What has made innovations like this possible are the regulatory relaxations put in place in the early days of Covid to provide coverage for virtual health services — in some cases, permanently. For example, Medicare beneficiaries can utilize telehealth for the diagnosis and evaluation of various mental health and behavioral disorders and substance abuse disorders, all while receiving reimbursement. “That’s a change that will be so important during this new normal,” said Halamka, adding that it can done synchronously or using audio only.
Rural health centers and federally qualified health centers are also being reimbursed for virtual visits, which helped enormously during disaster relief efforts in Kentucky, he noted.
Emerging technologies — including tools like remote patient monitoring that show promise but haven’t become standard of care — have been granted an extension through the end of 2023, after which they could earn permanent status in terms of reimbursement.
“High quality care” at a lower cost
In the meantime, having waivers in place opens the door to innovations like hospital-at-home, which Mayo Clinic is fully leveraging. According to Halamka, it offers “the same high-quality care” as patients receive at traditional brick-and-mortar facilities, but at a reduced cost.
And it’s not limited to physicians and nurses; paramedics are now able to provide care inside the home, which can help reduce the rate of hospital-acquired infections, while also improving the experience for both patients and family members. It has shown the effectiveness of removing site-of-service and scope of practice restrictions — and the criticality of continuing to evolve the reimbursement model. “We should be able to deliver high-quality, continuous care to anyone at any time,” he said. “My belief is that there will be such a high cultural demand that these services become permanent and become part of the fabric of care delivery regulations going forward.”
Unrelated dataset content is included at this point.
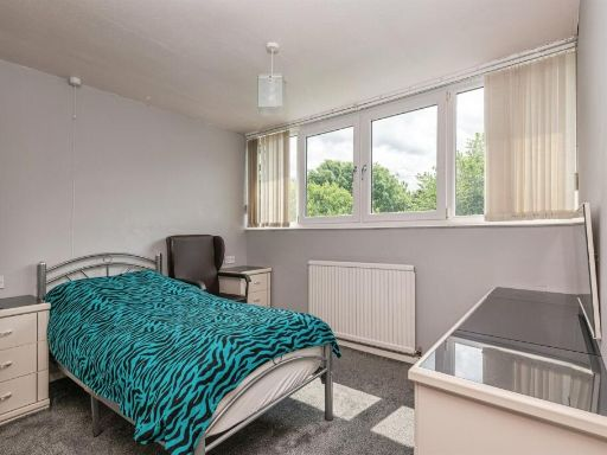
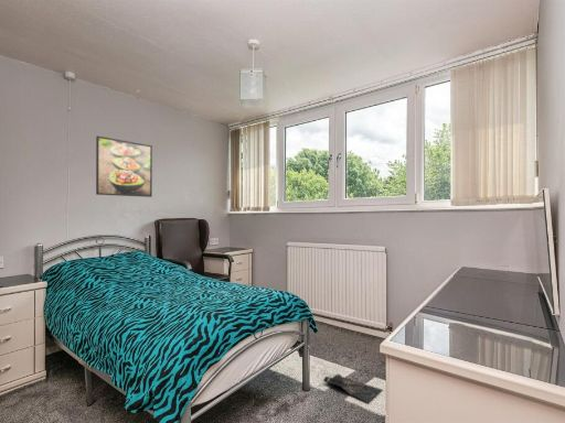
+ bag [322,373,384,405]
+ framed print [95,135,153,198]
“It has to be strengthened”
Along with this rapid rise in digital health adoption, however, comes a new set of challenges for CIOs, according to Sultan, the first being infrastructure resiliency. “If we’re doing hospital-at-home and there’s telemetry coming from monitoring devices, it fundamentally changes the footprint of the technology infrastructure,” he noted. And that means leaders must have a solid disaster recovery plan in case the environment or communication pathway goes down. “It’s looking at the entirety of the infrastructure needed to deliver these services.”
Another hurdle is patient authentication. In the virtual setting, the risk of insurance fraud and identity theft are exponentially higher, Sultan said. “The more ports we have to open in the firewall and the more different types of telemetry we let into the system, the higher the threat vector.” He believes the way authentication is managed — which is focused mostly on inpatient encounters — has to be “rethought and significantly strengthened.”
Finally, there’s data access, which has played an increasingly important role in care delivery during the past two years. “As we’re doing more through digital methods, those diagnostic codes, complaints, patient notes and prescriptions need to become part of the patient’s record,” he said. “It’s going to require a different level of information sharing.”
These challenges, however, are surmountable, as long as the collaborative spirit that was present in the early days of the pandemic persists, according to Halamka. “There’s going to be a lot of learning. There’s going to be some risk, and we’re going to need to all work together.” But, all things considered, “we’re on a great trajectory.”